From 358222cbeea0d2de96b4e183f6b3049d0512f50f Mon Sep 17 00:00:00 2001
From: priyappillai <34429433+priyappillai@users.noreply.github.com>
Date: Thu, 17 Sep 2020 12:03:03 -0400
Subject: [PATCH 4/4] Moved test_design_naively to `bin/tests`

Moved test_design_naively to a tests subdirectory of the file it is testing, and added __init__.py file to `bin` so that unittest can find it; since `bin` is now a package, simplified the import of design_naively.
---
 {tests => bin}/__init__.py                  |  0
 bin/tests/__init__.py                       |  0
 {tests => bin/tests}/test_design_naively.py | 12 +-----------
 3 files changed, 1 insertion(+), 11 deletions(-)
 rename {tests => bin}/__init__.py (100%)
 create mode 100644 bin/tests/__init__.py
 rename {tests => bin/tests}/test_design_naively.py (91%)

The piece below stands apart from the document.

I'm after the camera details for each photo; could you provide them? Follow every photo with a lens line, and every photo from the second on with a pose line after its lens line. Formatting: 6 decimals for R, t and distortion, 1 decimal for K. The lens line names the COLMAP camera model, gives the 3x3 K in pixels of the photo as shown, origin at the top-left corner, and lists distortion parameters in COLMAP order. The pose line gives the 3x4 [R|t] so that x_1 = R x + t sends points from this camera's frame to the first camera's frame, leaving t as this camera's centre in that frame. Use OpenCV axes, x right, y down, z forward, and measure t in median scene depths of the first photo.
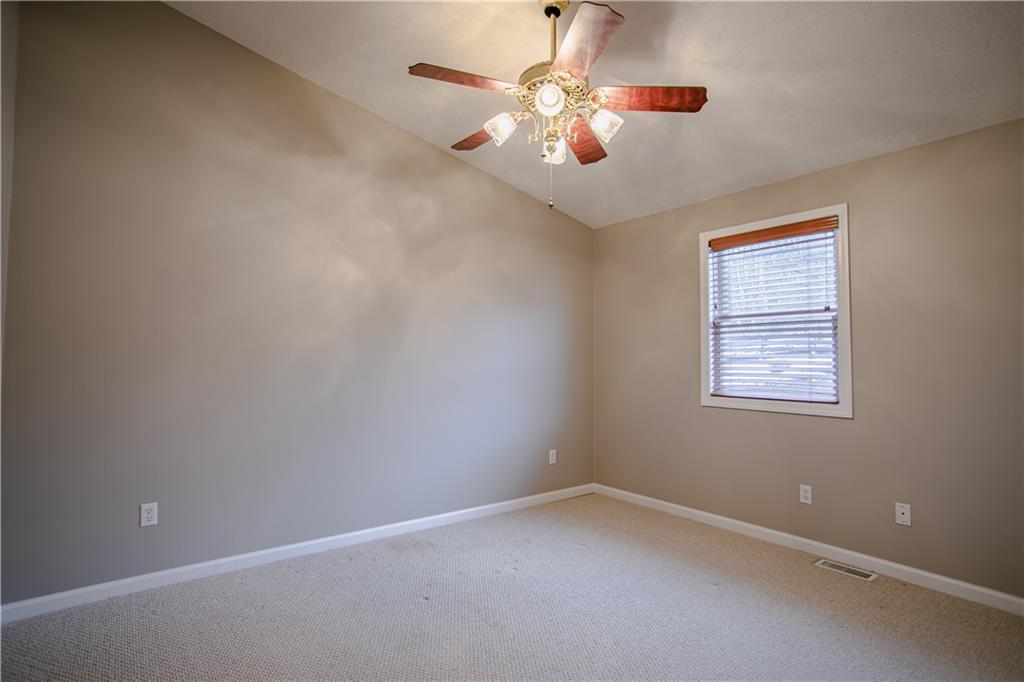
lens RADIAL K [[500.6, 0, 512.0], [0, 500.6, 341.0], [0, 0, 1]] dist [-0.068080, 0.038280]
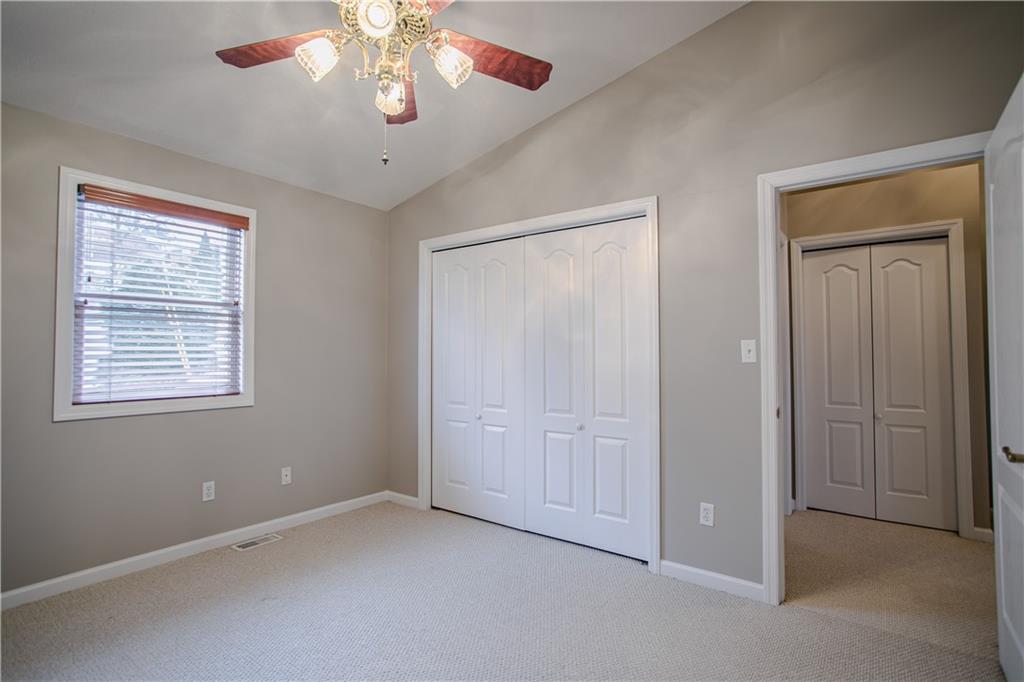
lens RADIAL K [[500.6, 0, 512.0], [0, 500.6, 341.0], [0, 0, 1]] dist [-0.068080, 0.038280]
pose [[-0.263877, 0.019376, 0.964362, -0.525212], [-0.031623, 0.999087, -0.028726, 0.025221], [-0.964038, -0.038076, -0.263024, 0.718300]]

diff --git a/tests/__init__.py b/bin/__init__.py
similarity index 100%
rename from tests/__init__.py
rename to bin/__init__.py
diff --git a/bin/tests/__init__.py b/bin/tests/__init__.py
new file mode 100644
index 0000000..e69de29
diff --git a/tests/test_design_naively.py b/bin/tests/test_design_naively.py
similarity index 91%
rename from tests/test_design_naively.py
rename to bin/tests/test_design_naively.py
index 09d47b5..ee30a65 100644
--- a/tests/test_design_naively.py
+++ b/bin/tests/test_design_naively.py
@@ -7,17 +7,7 @@
 
 from argparse import Namespace
 from adapt import alignment
-from importlib.machinery import SourceFileLoader
-from importlib.util import spec_from_loader, module_from_spec
-import os.path
-import types
-
-file_path = os.path.abspath(os.path.join(os.path.dirname(os.path.abspath(__file__)), "..", "bin", "design_naively.py"))
-
-loader = SourceFileLoader("design_naively", file_path)
-spec = spec_from_loader(loader.name, loader)
-design_naively = module_from_spec(spec)
-loader.exec_module(design_naively)
+from bin import design_naively
 
 __author__ = 'Priya Pillai <ppillai@broadinstitute.org>'